We use trailing five year data where available. We discount the highest year. We discount the lowest year. We use the middle three to set a normalized assumption.
This produces a more accurate baseline than raw averages.
Loss to Lease Capture
Separately from market rent growth, there is loss to lease capture. The difference between in place rent and market rent that gets captured through turnover and renewals.
On a property with 200 dollars of loss to lease per unit and 35 percent annual turnover, you capture about 70 dollars per unit per year just from turnover. Plus whatever renewals contribute.
Loss to lease capture is not a market assumption. It is an operational outcome. It should be modeled separately from market rent growth.
Value-Add Rent Premium
Renovation produces a rent premium above market. A standard unit might rent for 1100. A renovated unit might rent for 1275. The 175 dollar premium is the value-add return.
This is not market rent growth. It is a one-time step up based on capital investment. Should be modeled separately.
Common error. Sponsors blend market rent growth, loss to lease capture, and renovation premium into a single growth assumption. The combined number sounds reasonable.
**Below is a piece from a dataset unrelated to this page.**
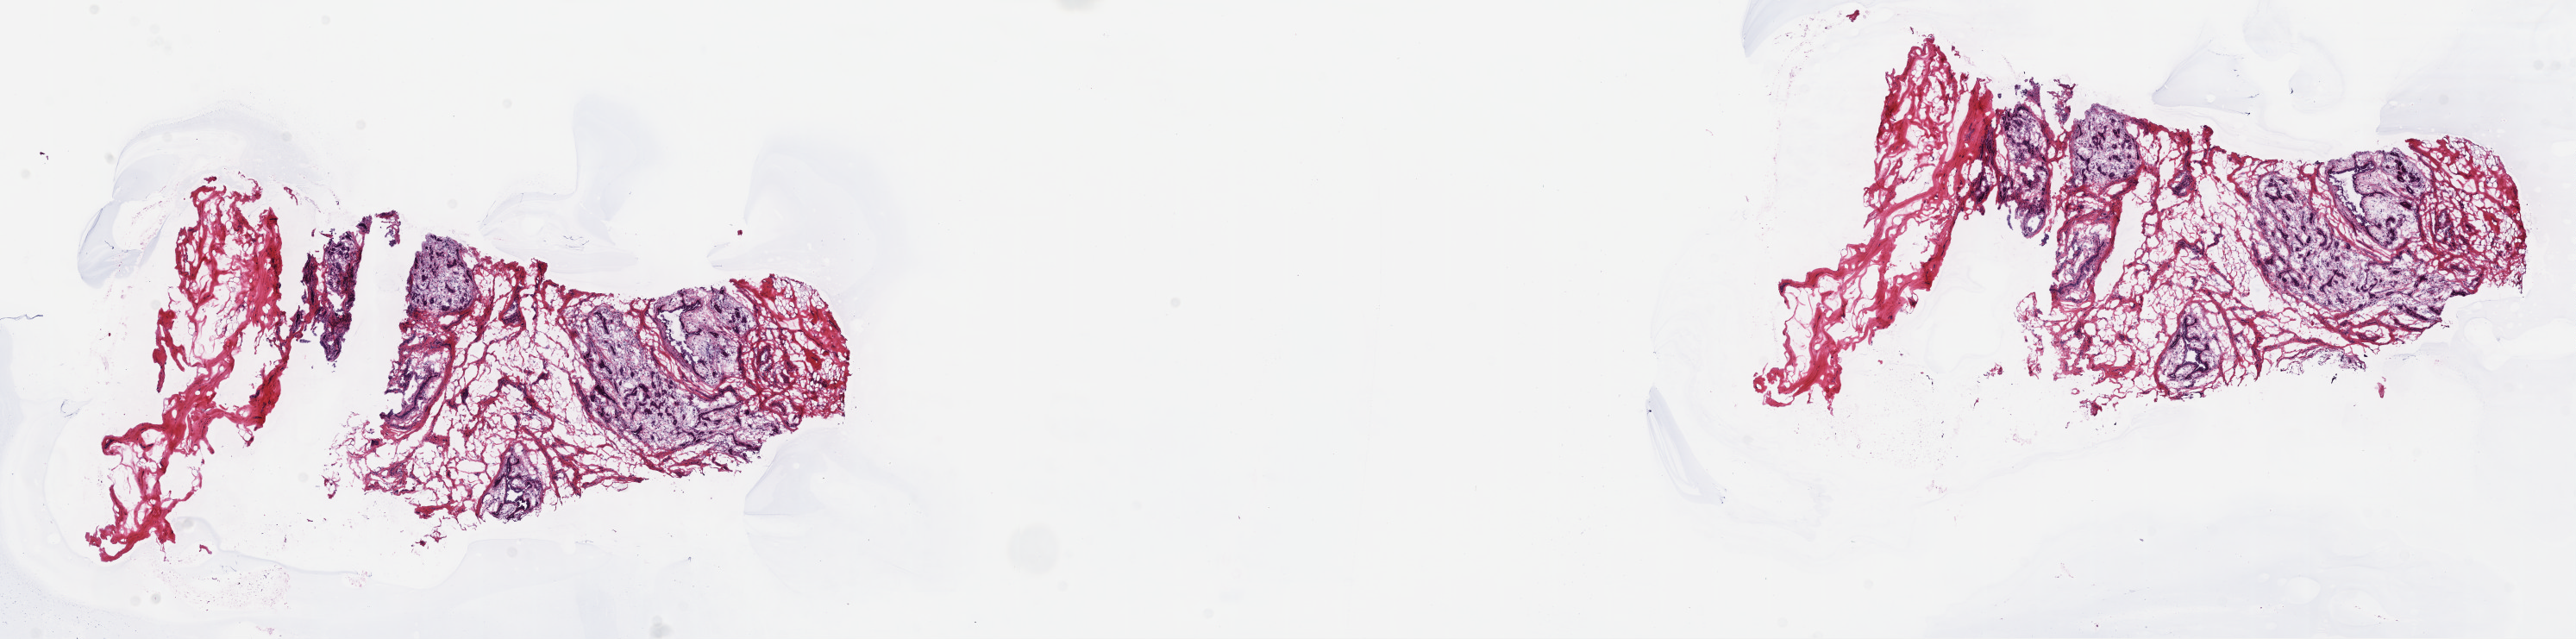
Whole-slide histology image, H&E-stained — shown as a low-resolution overview of the whole scanned area (about 24.2 x 6.0 mm, acquisition: 40x scan), formalin-fixed paraffin-embedded (FFPE) diagnostic section, primary tumour sample from the breast. Patient: female, age at initial diagnosis 30 years.
Laterality: right. AJCC pathologic stage: IIB. Histologic diagnosis: Infiltrating duct carcinoma, NOS.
The components add up to aggressive assumptions.
Downside Scenarios
Every pro forma should include a downside rent growth scenario. What if rent growth is zero. What if rents decline 5 percent in year one.
Stress test the DSCR. Stress test the IRR. Identify where the deal breaks. Underwrite knowing where the breaking points are.
A deal that hits target returns under base case and survives under downside is a real deal. A deal that only works under base case is a bet.
Communicating Assumptions
LPs should see the rent growth assumptions clearly stated in the offering memorandum. Submarket. Historical. Projected. Components.
If the assumptions are not transparent, they are hidden for a reason. Ask. Understand. Compare to your own research. Invest only when the assumptions are defensible.